Meminta biasanya hanya untuk yang diperlukan saja,
      menerima kadang kala apa saja.
Suatu ketika selesai mengajar dan kembali harus
      berjalan ke lain desa, eh rasa dahaga
Tiba-tiba datang begitu saja, hanya untung
      di dekat-dekat sana memang ada sumurnya.
Seorang wanita sedang menimba, brahmana berhenti
      menyapa dan berkata apa adanya.
Wanita melengak tidak percaya, apa tidak salah nih
      pendengarannya, seorang pendeta
Meminta air dari dirinya yang matanga, bukankah
      sering diajarkan bukan begitu caranya.

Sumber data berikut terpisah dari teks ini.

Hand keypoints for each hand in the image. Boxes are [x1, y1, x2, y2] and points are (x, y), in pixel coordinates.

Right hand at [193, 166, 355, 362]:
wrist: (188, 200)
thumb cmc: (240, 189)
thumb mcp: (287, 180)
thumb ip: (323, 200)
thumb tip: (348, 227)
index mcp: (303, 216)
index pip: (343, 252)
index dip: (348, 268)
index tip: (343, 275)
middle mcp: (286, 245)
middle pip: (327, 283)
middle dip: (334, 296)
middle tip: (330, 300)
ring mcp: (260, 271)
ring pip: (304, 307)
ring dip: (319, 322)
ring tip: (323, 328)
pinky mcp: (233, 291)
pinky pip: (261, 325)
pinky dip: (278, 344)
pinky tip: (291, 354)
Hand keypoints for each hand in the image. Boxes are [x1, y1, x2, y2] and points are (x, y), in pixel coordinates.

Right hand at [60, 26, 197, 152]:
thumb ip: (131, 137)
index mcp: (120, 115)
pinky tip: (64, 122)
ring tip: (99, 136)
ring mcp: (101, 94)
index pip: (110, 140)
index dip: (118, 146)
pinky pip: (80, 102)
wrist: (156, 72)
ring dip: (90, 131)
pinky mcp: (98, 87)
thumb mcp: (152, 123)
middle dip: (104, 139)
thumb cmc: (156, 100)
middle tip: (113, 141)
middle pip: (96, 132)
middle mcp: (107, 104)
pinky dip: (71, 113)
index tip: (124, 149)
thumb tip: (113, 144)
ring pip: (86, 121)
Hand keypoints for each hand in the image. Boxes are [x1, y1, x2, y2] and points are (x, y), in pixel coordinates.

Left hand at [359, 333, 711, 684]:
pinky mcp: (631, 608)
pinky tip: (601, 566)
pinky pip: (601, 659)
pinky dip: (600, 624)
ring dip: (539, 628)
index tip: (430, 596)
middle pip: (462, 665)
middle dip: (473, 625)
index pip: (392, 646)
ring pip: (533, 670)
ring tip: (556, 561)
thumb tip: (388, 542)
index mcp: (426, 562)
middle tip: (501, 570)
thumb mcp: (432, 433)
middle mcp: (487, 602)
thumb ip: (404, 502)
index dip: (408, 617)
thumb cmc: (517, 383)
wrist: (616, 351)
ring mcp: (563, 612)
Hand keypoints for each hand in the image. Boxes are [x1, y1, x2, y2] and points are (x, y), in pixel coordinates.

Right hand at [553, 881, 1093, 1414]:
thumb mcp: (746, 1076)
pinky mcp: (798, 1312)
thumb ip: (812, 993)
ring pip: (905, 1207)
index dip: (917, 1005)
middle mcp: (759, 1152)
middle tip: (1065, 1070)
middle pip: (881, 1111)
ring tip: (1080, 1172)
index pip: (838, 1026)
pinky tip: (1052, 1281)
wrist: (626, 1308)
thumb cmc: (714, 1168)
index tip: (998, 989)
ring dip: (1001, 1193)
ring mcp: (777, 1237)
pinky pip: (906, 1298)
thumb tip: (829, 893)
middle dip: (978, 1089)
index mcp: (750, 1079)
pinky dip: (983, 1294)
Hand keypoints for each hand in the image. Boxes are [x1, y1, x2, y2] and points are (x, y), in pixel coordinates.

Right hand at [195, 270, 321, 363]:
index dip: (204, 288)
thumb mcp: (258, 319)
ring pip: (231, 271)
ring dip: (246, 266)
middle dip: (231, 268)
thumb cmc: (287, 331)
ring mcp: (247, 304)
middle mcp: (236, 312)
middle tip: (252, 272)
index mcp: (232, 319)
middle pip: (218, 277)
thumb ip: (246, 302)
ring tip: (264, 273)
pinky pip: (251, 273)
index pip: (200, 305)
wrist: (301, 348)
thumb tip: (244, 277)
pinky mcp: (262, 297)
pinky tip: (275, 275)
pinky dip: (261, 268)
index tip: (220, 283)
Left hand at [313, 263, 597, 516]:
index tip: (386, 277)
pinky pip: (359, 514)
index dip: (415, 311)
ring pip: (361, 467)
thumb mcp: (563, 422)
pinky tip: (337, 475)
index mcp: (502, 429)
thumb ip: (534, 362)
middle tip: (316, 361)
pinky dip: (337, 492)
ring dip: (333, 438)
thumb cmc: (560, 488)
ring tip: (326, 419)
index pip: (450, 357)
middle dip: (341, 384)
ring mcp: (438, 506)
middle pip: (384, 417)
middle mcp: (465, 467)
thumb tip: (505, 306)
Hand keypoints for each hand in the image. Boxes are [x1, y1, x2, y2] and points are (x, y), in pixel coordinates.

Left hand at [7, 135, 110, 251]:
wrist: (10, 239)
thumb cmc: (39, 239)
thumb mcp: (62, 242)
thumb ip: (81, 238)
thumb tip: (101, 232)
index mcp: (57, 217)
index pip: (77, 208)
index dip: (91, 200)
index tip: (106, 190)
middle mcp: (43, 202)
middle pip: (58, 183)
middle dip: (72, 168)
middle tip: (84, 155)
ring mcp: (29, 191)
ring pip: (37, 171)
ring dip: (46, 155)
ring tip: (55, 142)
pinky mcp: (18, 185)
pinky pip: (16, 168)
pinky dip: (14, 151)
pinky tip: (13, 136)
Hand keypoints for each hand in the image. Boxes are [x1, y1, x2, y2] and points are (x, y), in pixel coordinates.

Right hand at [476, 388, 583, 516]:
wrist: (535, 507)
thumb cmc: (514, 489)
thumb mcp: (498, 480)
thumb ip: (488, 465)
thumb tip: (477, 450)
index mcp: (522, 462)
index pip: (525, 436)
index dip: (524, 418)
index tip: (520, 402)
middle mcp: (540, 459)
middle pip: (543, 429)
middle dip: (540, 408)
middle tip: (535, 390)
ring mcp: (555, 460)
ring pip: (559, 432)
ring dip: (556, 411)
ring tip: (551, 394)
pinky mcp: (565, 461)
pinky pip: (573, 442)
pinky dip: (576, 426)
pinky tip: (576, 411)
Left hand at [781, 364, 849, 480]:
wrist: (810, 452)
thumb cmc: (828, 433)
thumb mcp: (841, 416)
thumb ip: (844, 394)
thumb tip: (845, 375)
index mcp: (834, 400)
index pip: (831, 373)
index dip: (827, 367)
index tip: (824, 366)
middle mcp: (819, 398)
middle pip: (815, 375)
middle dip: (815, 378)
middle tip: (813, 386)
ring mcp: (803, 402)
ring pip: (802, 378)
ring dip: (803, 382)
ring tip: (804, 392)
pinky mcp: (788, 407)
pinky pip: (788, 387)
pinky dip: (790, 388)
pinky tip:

Ingat akan kebiasaan dan adat di desanya,
      sang wanita menjawab lirih, siapakah andika
Wahai pendeta mulia ... Ananda menyebut namanya
      dan kemudian Pakati si wanita
Melanjutkan lirih adalah tidak biasa dan tidak boleh
      wanita kasta matanga seperti dia,
Memberi air pada pendeta mulia karena bisa saja
      sang pendeta jadi tercemar karenanya.
Ananda tersenyum geli sebelum akhirnya tertawa
      gembira seperti ada yang lucu saja.
Pakati si wanita matanga tentu semakin tidak mengerti
      mengapa ini pendeta tertawa.
Lho aku kan tidak meminta kau punya kasta,
      aku kan hanya meminta air karena dahaga.
Sekarang. kasta katanya sudah tidak ada, semua
      manusia sama kewajiban dan haknya.
Semua manusia sama peluangnya, semuanya
      berhak menjadi penguasa atau kaya raya,
Tetapi karena realita dunia tidak memungkinkan
      ini semua, jadi faktanya tetap saja beda.
Yang lebih parah karena nun jauh di sana di negara
      yang kaya raya melimpah hartanya,
Anggapan bahwa TKI dan TKW kita masih seperti
      budak belian tetap terus terpelihara.
Lalu apanya yang sama kalau majikan di sana
      anggap semua yang bekerja budaknya?
Tetapi seperti judul catatan ini bahwa syukur
     tanda suka cita, anjurannya jadi sederhana,
Bersyukurlah karena masih bisa menjadi TKI dan TKW,
     budak belian kan cuma labelnya,
Kalian semua warga terhormat ini negara,
     pengirim devisa tanda kita makmur sejahtera.